**** Information shown ****
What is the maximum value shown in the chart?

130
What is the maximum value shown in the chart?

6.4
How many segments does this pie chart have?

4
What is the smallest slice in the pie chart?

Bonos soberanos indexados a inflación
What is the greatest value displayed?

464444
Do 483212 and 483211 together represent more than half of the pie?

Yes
****
**** Information shown ****
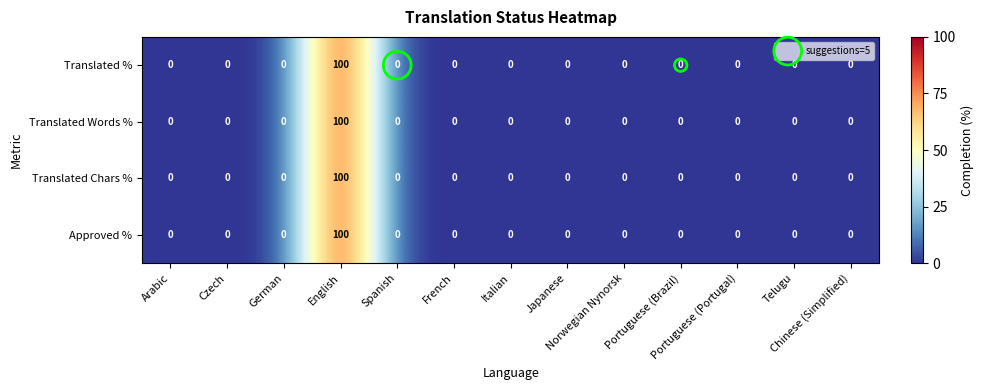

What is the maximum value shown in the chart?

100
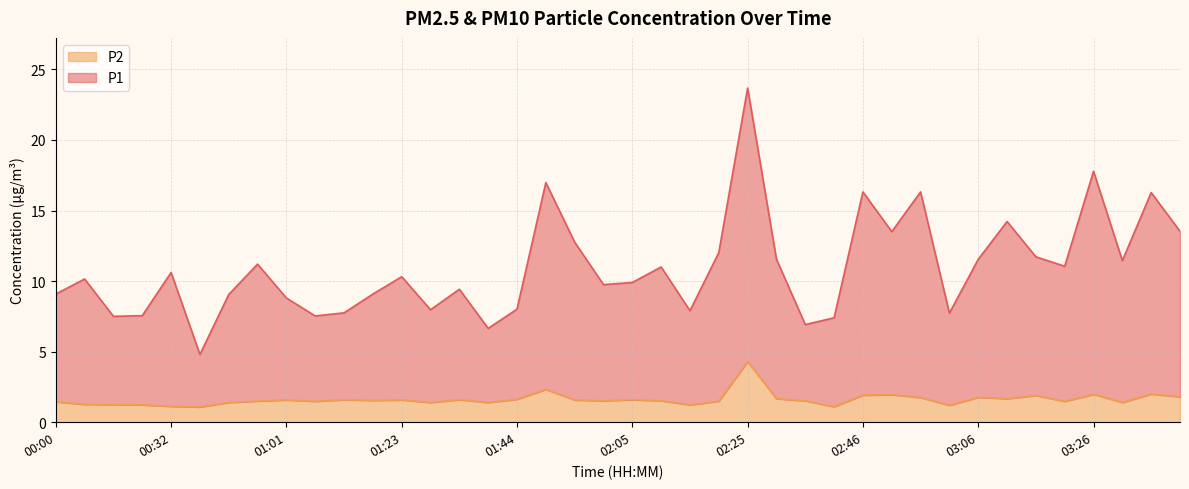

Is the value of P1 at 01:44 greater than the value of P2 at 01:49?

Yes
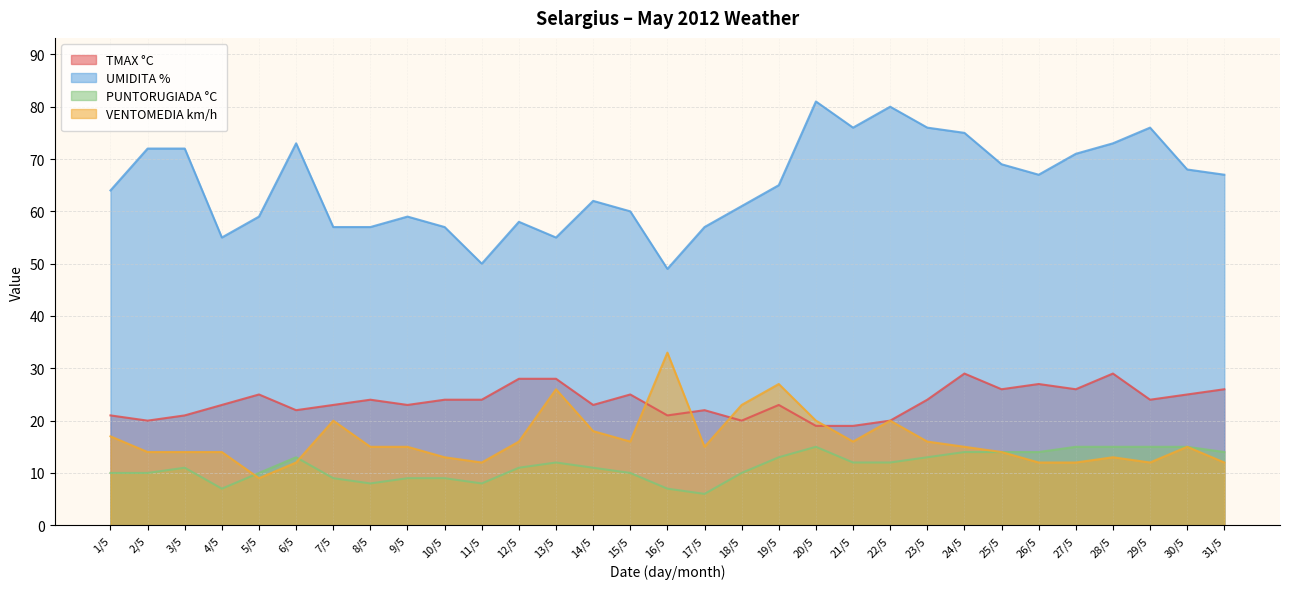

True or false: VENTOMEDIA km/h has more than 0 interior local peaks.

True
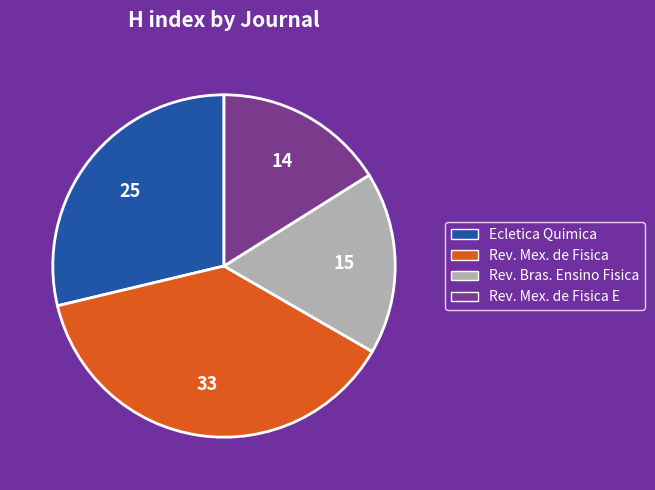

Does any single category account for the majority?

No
****
**** Information shown ****
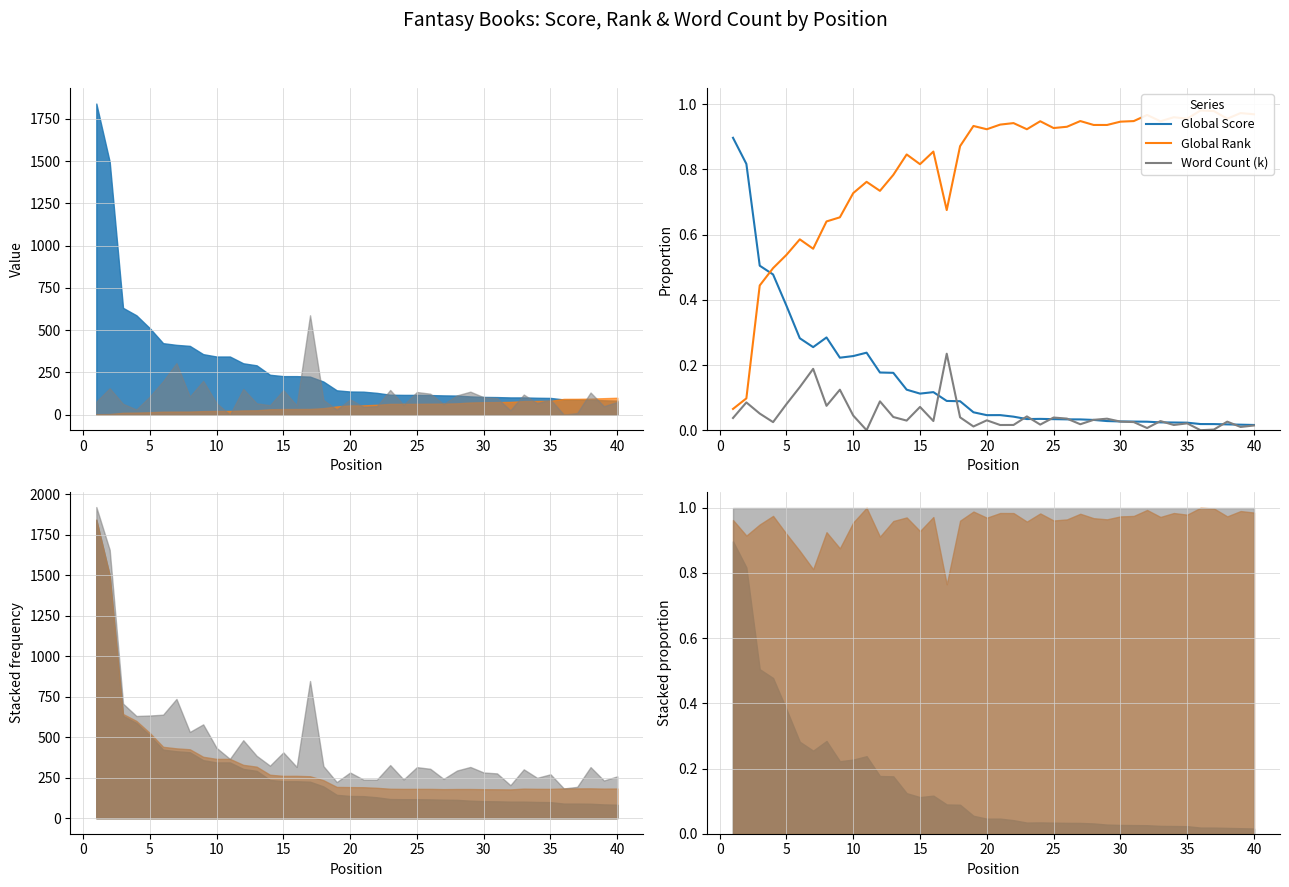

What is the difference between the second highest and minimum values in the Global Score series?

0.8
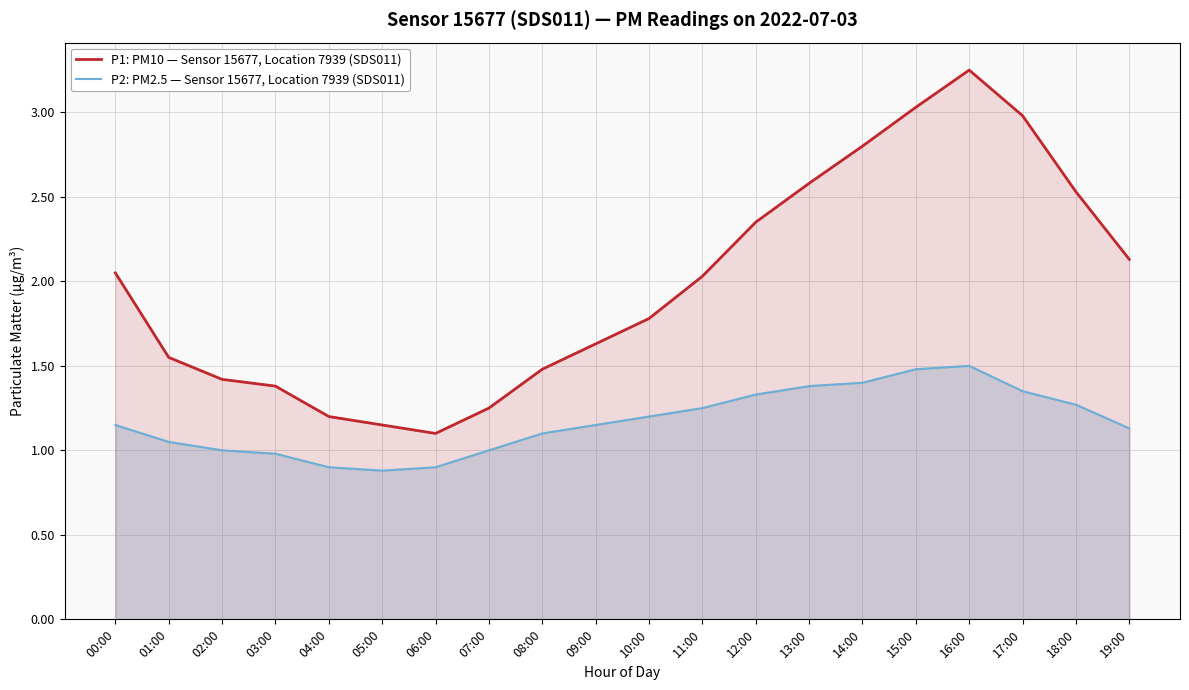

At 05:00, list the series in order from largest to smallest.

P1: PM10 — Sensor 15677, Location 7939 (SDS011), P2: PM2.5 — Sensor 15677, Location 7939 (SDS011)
****
Rewrite everything from the entry with "True or false: VENTOMEDIA" down to the line with "Does any single", swapping "majority" for "more than half" and leaving all else unchanged. Omit the pictures.

Solution »
True or false: VENTOMEDIA km/h has more than 0 interior local peaks.

True

Does any single category account for the more than half?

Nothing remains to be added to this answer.